— Job —
For the material below, return exactly the lines starting at the one holding "vfov_deg: 6.2" and ending at the one holding "exposure_s: 1/598", counting both as part of the range.
━━━ Input ━━━
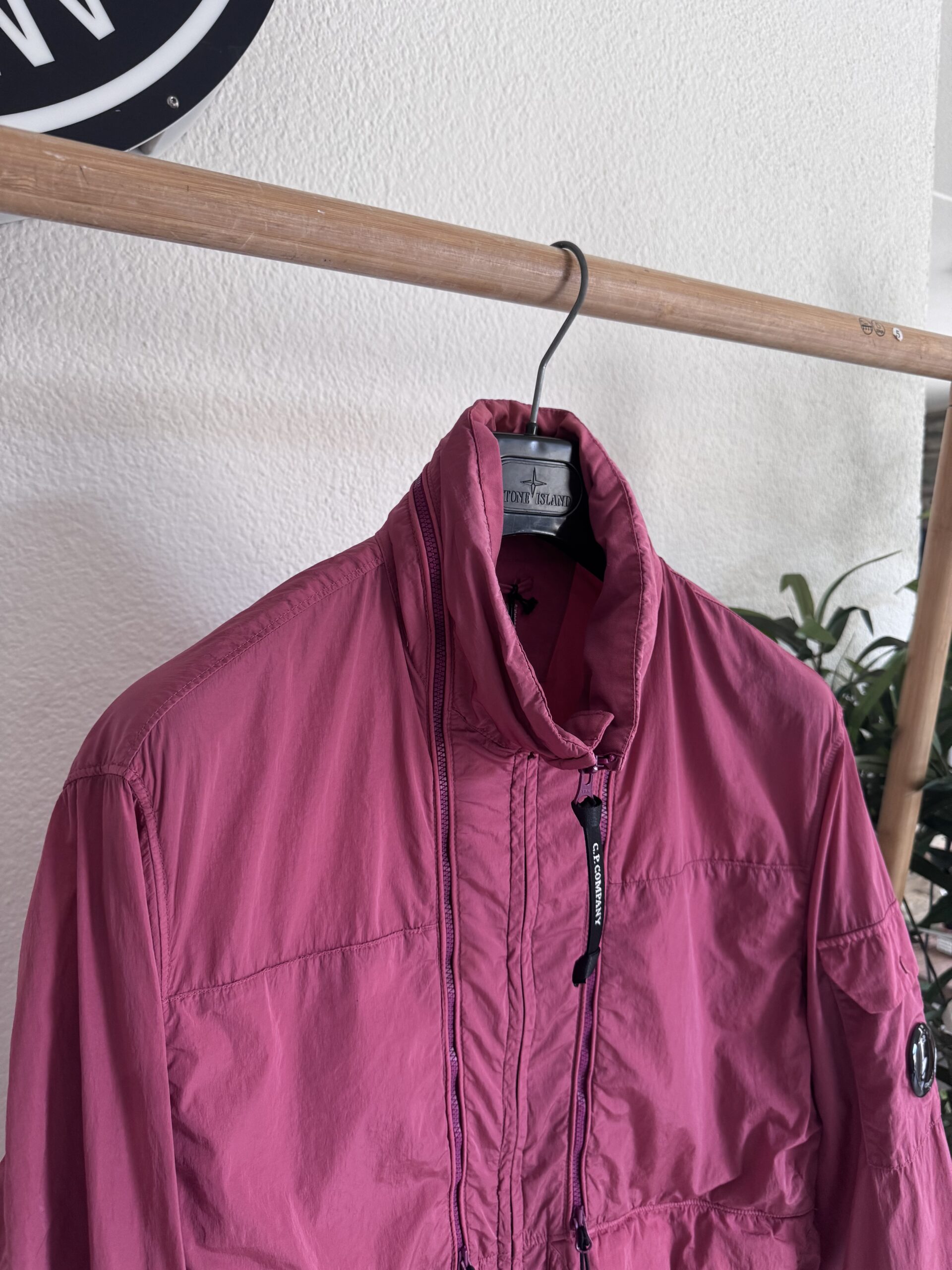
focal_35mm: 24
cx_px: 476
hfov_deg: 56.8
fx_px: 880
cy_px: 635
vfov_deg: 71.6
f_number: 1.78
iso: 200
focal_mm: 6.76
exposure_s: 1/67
━━━
━━━ Input ━━━
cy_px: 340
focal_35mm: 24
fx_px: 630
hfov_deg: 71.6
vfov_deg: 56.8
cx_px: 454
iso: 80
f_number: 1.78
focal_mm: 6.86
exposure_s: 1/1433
━━━
━━━ Input ━━━
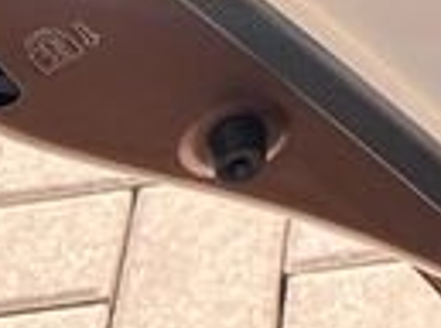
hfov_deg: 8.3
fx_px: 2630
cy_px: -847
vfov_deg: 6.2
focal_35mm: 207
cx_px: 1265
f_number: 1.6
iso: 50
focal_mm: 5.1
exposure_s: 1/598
━━━
— Task response —
vfov_deg: 6.2
focal_35mm: 207
cx_px: 1265
f_number: 1.6
iso: 50
focal_mm: 5.1
exposure_s: 1/598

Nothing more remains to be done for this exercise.